What am I worth now?

We speak with about 200 private companies every quarter, and the vast majority of our conversations over the last three months have revolved around one question: What am I worth now?

Many private companies are faced with lower valuations — a down round or secondary trading at lower levels — especially if their last valuation was set in the last year or two, regardless of how much they grew in that time.

The public markets have trended downwards, investor priorities have shifted, and the IPO window is essentially shut, with Q1 IPOs (18 deals with $2.1 billion raised) at their slowest annualized rate in over 10 years.

The recalibration of public stock valuations is very real for high-growth tech companies, and even more so for unprofitable high-growth tech firms. The trickle down effects of this recalibration, along with significant liquidity constraints, are being felt by private companies.

Refreshed valuations

To answer the question of what you’re worth now, we first need to:

  1. Define where public market multiples are, and where they have come from
  2. Provide a valuation framework that can be applied to companies
  3. Apply additional factors that are now impacting valuations — liquidity profiles, changes in investor focus, etc.

What happened with the public markets?

A big drop.

This chart shows the EV/revenue multiple for a bucket of high-growth software (30%+ year-on-year growth) names. Multiples declined 65% from peak (~31x) to trough (~12x) in the last five months.
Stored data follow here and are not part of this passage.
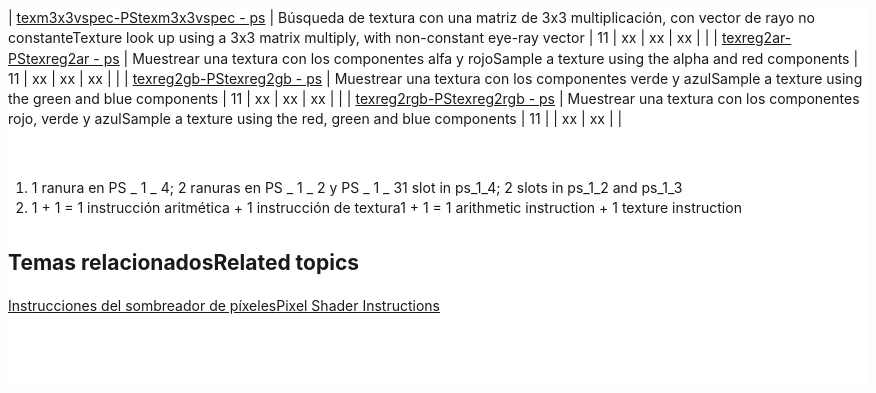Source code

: | [<span data-ttu-id="d11a0-322">texm3x3vspec-PS</span><span class="sxs-lookup"><span data-stu-id="d11a0-322">texm3x3vspec - ps</span></span>](texm3x3vspec---ps.md) | <span data-ttu-id="d11a0-323">Búsqueda de textura con una matriz de 3x3 multiplicación, con vector de rayo no constante</span><span class="sxs-lookup"><span data-stu-id="d11a0-323">Texture look up using a 3x3 matrix multiply, with non-constant eye-ray vector</span></span> | <span data-ttu-id="d11a0-324">1</span><span class="sxs-lookup"><span data-stu-id="d11a0-324">1</span></span>                 | <span data-ttu-id="d11a0-325">x</span><span class="sxs-lookup"><span data-stu-id="d11a0-325">x</span></span>    | <span data-ttu-id="d11a0-326">x</span><span class="sxs-lookup"><span data-stu-id="d11a0-326">x</span></span>    | <span data-ttu-id="d11a0-327">x</span><span class="sxs-lookup"><span data-stu-id="d11a0-327">x</span></span>    |      |
| [<span data-ttu-id="d11a0-328">texreg2ar-PS</span><span class="sxs-lookup"><span data-stu-id="d11a0-328">texreg2ar - ps</span></span>](texreg2ar---ps.md)       | <span data-ttu-id="d11a0-329">Muestrear una textura con los componentes alfa y rojo</span><span class="sxs-lookup"><span data-stu-id="d11a0-329">Sample a texture using the alpha and red components</span></span>                           | <span data-ttu-id="d11a0-330">1</span><span class="sxs-lookup"><span data-stu-id="d11a0-330">1</span></span>                 | <span data-ttu-id="d11a0-331">x</span><span class="sxs-lookup"><span data-stu-id="d11a0-331">x</span></span>    | <span data-ttu-id="d11a0-332">x</span><span class="sxs-lookup"><span data-stu-id="d11a0-332">x</span></span>    | <span data-ttu-id="d11a0-333">x</span><span class="sxs-lookup"><span data-stu-id="d11a0-333">x</span></span>    |      |
| [<span data-ttu-id="d11a0-334">texreg2gb-PS</span><span class="sxs-lookup"><span data-stu-id="d11a0-334">texreg2gb - ps</span></span>](texreg2gb---ps.md)       | <span data-ttu-id="d11a0-335">Muestrear una textura con los componentes verde y azul</span><span class="sxs-lookup"><span data-stu-id="d11a0-335">Sample a texture using the green and blue components</span></span>                          | <span data-ttu-id="d11a0-336">1</span><span class="sxs-lookup"><span data-stu-id="d11a0-336">1</span></span>                 | <span data-ttu-id="d11a0-337">x</span><span class="sxs-lookup"><span data-stu-id="d11a0-337">x</span></span>    | <span data-ttu-id="d11a0-338">x</span><span class="sxs-lookup"><span data-stu-id="d11a0-338">x</span></span>    | <span data-ttu-id="d11a0-339">x</span><span class="sxs-lookup"><span data-stu-id="d11a0-339">x</span></span>    |      |
| [<span data-ttu-id="d11a0-340">texreg2rgb-PS</span><span class="sxs-lookup"><span data-stu-id="d11a0-340">texreg2rgb - ps</span></span>](texreg2rgb---ps.md)     | <span data-ttu-id="d11a0-341">Muestrear una textura con los componentes rojo, verde y azul</span><span class="sxs-lookup"><span data-stu-id="d11a0-341">Sample a texture using the red, green and blue components</span></span>                     | <span data-ttu-id="d11a0-342">1</span><span class="sxs-lookup"><span data-stu-id="d11a0-342">1</span></span>                 |      | <span data-ttu-id="d11a0-343">x</span><span class="sxs-lookup"><span data-stu-id="d11a0-343">x</span></span>    | <span data-ttu-id="d11a0-344">x</span><span class="sxs-lookup"><span data-stu-id="d11a0-344">x</span></span>    |      |



 

1.  <span data-ttu-id="d11a0-345">1 ranura en PS \_ 1 \_ 4; 2 ranuras en PS \_ 1 \_ 2 y PS \_ 1 \_ 3</span><span class="sxs-lookup"><span data-stu-id="d11a0-345">1 slot in ps\_1\_4; 2 slots in ps\_1\_2 and ps\_1\_3</span></span>
2.  <span data-ttu-id="d11a0-346">1 + 1 = 1 instrucción aritmética + 1 instrucción de textura</span><span class="sxs-lookup"><span data-stu-id="d11a0-346">1 + 1 = 1 arithmetic instruction + 1 texture instruction</span></span>

## <a name="related-topics"></a><span data-ttu-id="d11a0-347">Temas relacionados</span><span class="sxs-lookup"><span data-stu-id="d11a0-347">Related topics</span></span>

<dl> <dt>

[<span data-ttu-id="d11a0-348">Instrucciones del sombreador de píxeles</span><span class="sxs-lookup"><span data-stu-id="d11a0-348">Pixel Shader Instructions</span></span>](dx9-graphics-reference-asm-ps-instructions.md)
</dt> </dl>

 

 




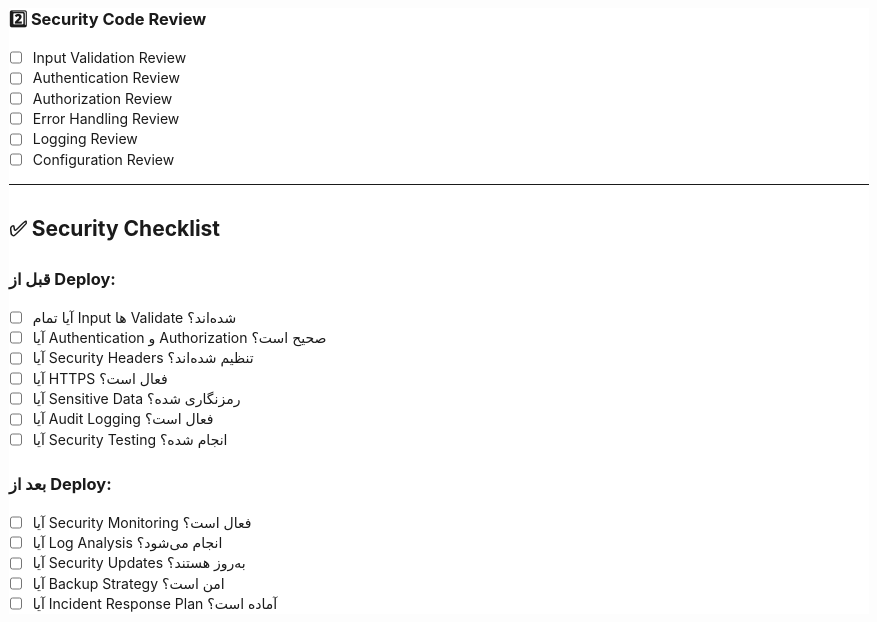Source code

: ### **2️⃣ Security Code Review**
- [ ] Input Validation Review
- [ ] Authentication Review
- [ ] Authorization Review
- [ ] Error Handling Review
- [ ] Logging Review
- [ ] Configuration Review

---

## ✅ **Security Checklist**

### **قبل از Deploy:**
- [ ] آیا تمام Input ها Validate شده‌اند؟
- [ ] آیا Authentication و Authorization صحیح است؟
- [ ] آیا Security Headers تنظیم شده‌اند؟
- [ ] آیا HTTPS فعال است؟
- [ ] آیا Sensitive Data رمزنگاری شده؟
- [ ] آیا Audit Logging فعال است؟
- [ ] آیا Security Testing انجام شده؟

### **بعد از Deploy:**
- [ ] آیا Security Monitoring فعال است؟
- [ ] آیا Log Analysis انجام می‌شود؟
- [ ] آیا Security Updates به‌روز هستند؟
- [ ] آیا Backup Strategy امن است؟
- [ ] آیا Incident Response Plan آماده است؟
Such a drop has few precedents — this is the first time we’ve seen such a large percentage decline within a peak to trough pullback in the last ten years.

NTM EV Rev Chart

EV/revenue multiples for a bucket of high-growth software companies. Image Credits: Irving Investors

How can we apply this to companies?

While a private company cannot be directly compared to public companies, to find out what a company is worth, we must start by accurately identifying public market comparables.

Average sector revenue multiples (in the chart above) don’t tell the full story, as every company is unique. We have to go a little deeper.

While the market has quickly turned to favor the buyers, the good news is that it isn’t broken.